While Roots correctly pointed out Oliver’s cultural oversight, the reason why matters of culinary cultural appropriation matter lie more within Butler’s complaints.


Culinary cultural appropriation

Food has always changed as a result of cultures colliding. After all, the tomato – so essential to Italian cooking – didn’t even make it to European shores until as late as the 16th century. However, there is a problematic trend in Western Europe where White establishments (Oliver, M&S) take a culture’s food and can profit off it, while those from the original culture make diddly squat.

With the jerk rice episode, many people noted how in the UK, there is a proud tradition of British-Jamaicans opening restaurants that serve jerk food. These restaurants are rarely expensive and often serve the local community. Naturally, it’s a bit uncomfortable when a White-British chef takes that cuisine to make massive nation-wide profits.

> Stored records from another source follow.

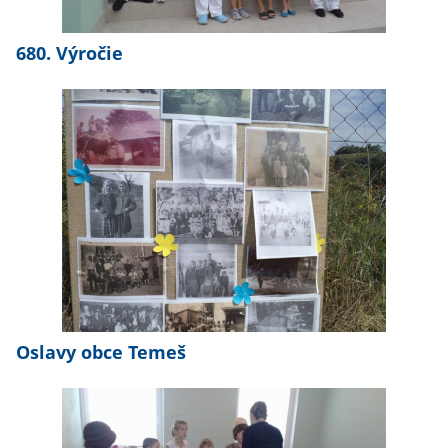
680. Výročie
Oslavy obce Temeš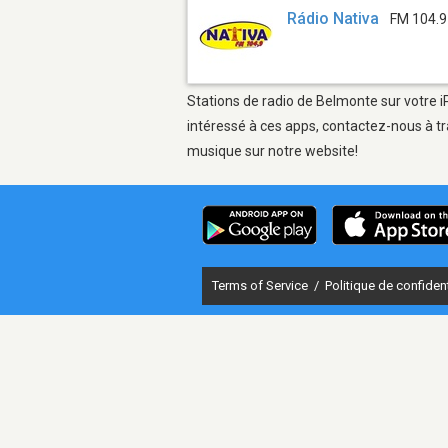
Rádio Nativa
FM 104.9
Stations de radio de Belmonte sur votre i
intéressé à ces apps, contactez-nous à tr
musique sur notre website!
Terms of Service
/
Politique de confident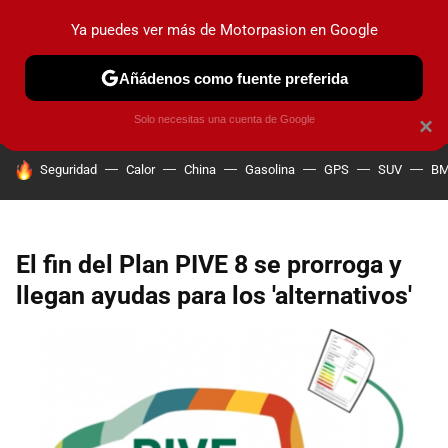
Ya puedes ver más de Motorpasion en Google
PRUEBAS
COCHES ELÉCTRICOS
OBSERVATORIO
F1
Añádenos como fuente preferida
Solo necesitas una cuenta de Google
×
HOY SE HABLA DE
Seguridad
Calor
China
Gasolina
GPS
SUV
B
El fin del Plan PIVE 8 se prorroga y
llegan ayudas para los 'alternativos'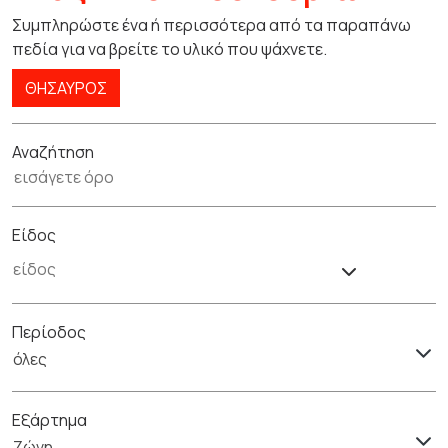
Συμπληρώστε ένα ή περισσότερα από τα παραπάνω
πεδία για να βρείτε το υλικό που ψάχνετε.
ΘΗΣΑΥΡΌΣ
Αναζήτηση
Είδος
Περίοδος
όλες
Εξάρτημα
Ζώνη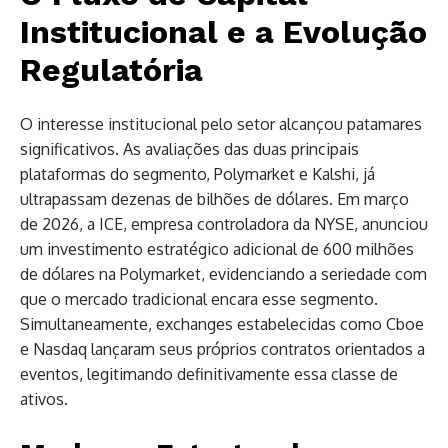
Institucional e a Evolução
Regulatória
O interesse institucional pelo setor alcançou patamares
significativos. As avaliações das duas principais
plataformas do segmento, Polymarket e Kalshi, já
ultrapassam dezenas de bilhões de dólares. Em março
de 2026, a ICE, empresa controladora da NYSE, anunciou
um investimento estratégico adicional de 600 milhões
de dólares na Polymarket, evidenciando a seriedade com
que o mercado tradicional encara esse segmento.
Simultaneamente, exchanges estabelecidas como Cboe
e Nasdaq lançaram seus próprios contratos orientados a
eventos, legitimando definitivamente essa classe de
ativos.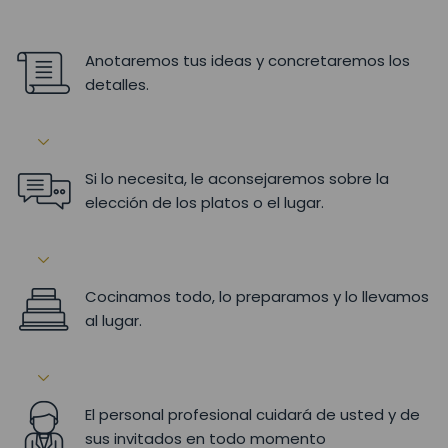
Anotaremos tus ideas y concretaremos los
detalles.
Si lo necesita, le aconsejaremos sobre la
elección de los platos o el lugar.
Cocinamos todo, lo preparamos y lo llevamos
al lugar.
El personal profesional cuidará de usted y de
sus invitados en todo momento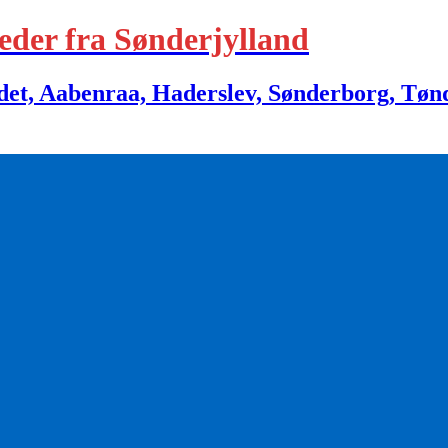
eder fra Sønderjylland
 Aabenraa, Haderslev, Sønderborg, Tønder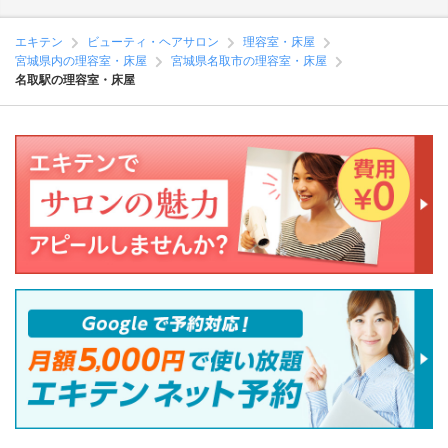
エキテン
ビューティ・ヘアサロン
理容室・床屋
宮城県内の理容室・床屋
宮城県名取市の理容室・床屋
名取駅の理容室・床屋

One comedian has found the funny side in culinary cultural appropriation. London-based Chinese-Malaysian comedian Nigel Ng became an internet sensation when his Uncle Roger character criticised multiple British chefs’ inability to make basic dish egg fried rice.

Whether it was his mock-horror at BBC chef Hersha Patel as she drained the rice or his genuine terror when Jamie Oliver (again!) added chilli-jam to his recipe, Ng has converted his shock into legions of fans and a tour for the Uncle Roger character.

So, should the British-Spanish population rise up to take down the monolith that is M&S?